See anxiety treatments, at ezy build (below) in section 6. Set yourself a specific time period for worrying about anything, (say; around three quarters of an hour, possibly when you get home, or after your evening meal, but not too close to bedtime) after which, resolve firmly to refuse to even entertain the thought of worrying again on that day: realise and accept that to do otherwise would be counterproductive to your mental health, and enjoyment of life.
You will have had your "worry time" for the day, and can just write down any more thoughts that come to mind, and say to yourself: "Well, I'll just have to worry about that tomorrow, won't I?". It is important to deal with a negative internal monologue (self talk), or mental process, such as disturbing thoughts, or images, by the process of (a): recognising it, and (b): challenging it immediately.

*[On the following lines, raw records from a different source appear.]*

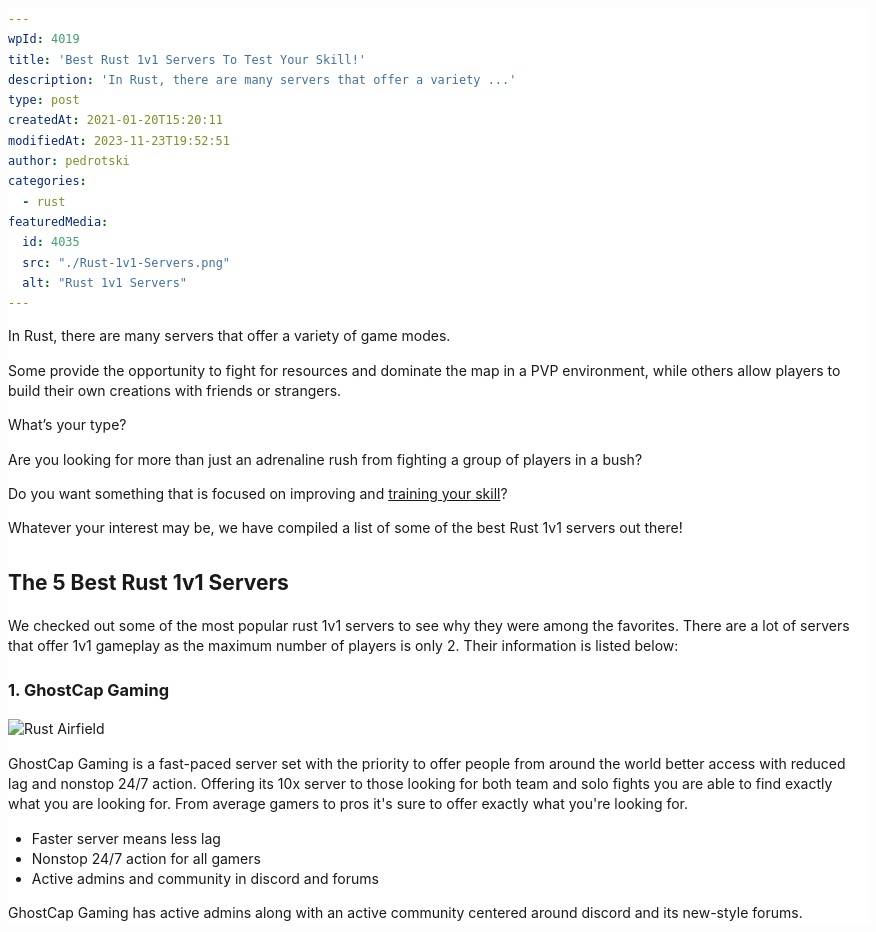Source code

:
 ```yaml
---
wpId: 4019
title: 'Best Rust 1v1 Servers To Test Your Skill!'
description: 'In Rust, there are many servers that offer a variety ...'
type: post
createdAt: 2021-01-20T15:20:11
modifiedAt: 2023-11-23T19:52:51
author: pedrotski
categories:
  - rust
featuredMedia:
  id: 4035
  src: "./Rust-1v1-Servers.png"
  alt: "Rust 1v1 Servers"
---
```



In Rust, there are many servers that offer a variety of game modes.

Some provide the opportunity to fight for resources and dominate the map in a PVP environment, while others allow players to build their own creations with friends or strangers.

What’s your type?

Are you looking for more than just an adrenaline rush from fighting a group of players in a bush?

Do you want something that is focused on improving and [training your skill](https://www.ghostcap.com/rust-training-servers/)?

Whatever your interest may be, we have compiled a list of some of the best Rust 1v1 servers out there!

## The 5 Best Rust 1v1 Servers

We checked out some of the most popular rust 1v1 servers to see why they were among the favorites. There are a lot of servers that offer 1v1 gameplay as the maximum number of players is only 2. Their information is listed below:

### 1\. GhostCap Gaming

<img decoding="async" width="730" height="325" src="/images/posts/rust-1v1-servers/Rust-Airfield.png" alt="Rust Airfield" srcset="/images/posts/rust-1v1-servers/Rust-Airfield.png 730w, /images/posts/rust-1v1-servers/Rust-Airfield-300x134.png 300w" sizes="(max-width: 730px) 100vw, 730px" />

GhostCap Gaming is a fast-paced server set with the priority to offer people from around the world better access with reduced lag and nonstop 24/7 action. Offering its 10x server to those looking for both team and solo fights you are able to find exactly what you are looking for. From average gamers to pros it's sure to offer exactly what you're looking for.

*   Faster server means less lag
*   Nonstop 24/7 action for all gamers
*   Active admins and community in discord and forums

GhostCap Gaming has active admins along with an active community centered around discord and its new-style forums.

When you notice something negative, such as: "I'm never going to get over this!" or: "Why am I always so pathetic/useless/such a loser?" or even: "I can't do this/will never get over this!", or a disturbing image, recognise that this is part of the mindset which will hold you back from progressing in your recovery. Having identified and labelled it, visualise a large red "STOP!" sign, and/or possibly a stern faced person wagging an index finger at you in a negative manner, then say to yourself as forcefully as you can, even aloud in a big voice, if alone: "I know this tactic: GO AWAY FOR A WHILE !!!" You may want to use either: "ruse", "ploy", "game", or "trick", instead of "tactic". In the case of an image, visualise a large "STOP" sign, or your preferred version. Some people go so far as to keep a wide rubber band in their pocket, then put it around their wrist, when they catch themselves backsliding, stretch and release it, as a method of reprogramming their mind sooner, but I don't regard it as being strictly necessary. Remember to remove it, afterwards, if you use this method.
Practice one of the relaxation methods in sections 2, 11, 2c, or 2i, daily, and when needed. Alternatively, give the EFT a good tryout, to see if it helps you. There is also a version for use in public places, (if you like, you can claim to have a headache, as you massage/lightly tap your temples, but you would then be restricted to subvocalising: saying it to yourself in your mind). Section 53, and pages 2, 2.q and 2.o at http://www.ezy-build.net.nz/~shaneris also refer: "Even though I sometimes suffer from anxiety, I deeply and completely accept myself." Neurofeedback treatment for anxiety is increasingly becoming available. Herbal remedies, such as valerian, (which is not recommended for use if depression is also present) passionflower, or St.John's wort, are often effective, but the idea is (as with anxiolytic medication) to use them like water wings, or training wheels on a bicycle, providing initial support, and giving time for other treatments, such as therapy, and relaxation techniques, to take effect.
A variant of Eye Movement Desensitisation & Reprocessing therapy, which has been used successfully for those people suffering from anxiety: it is easily learned, quick to use, yet can be very effective, is on page N, of section 6, and I use it before the relaxation techniques, because I have found that it makes them quicker to employ, and more effective.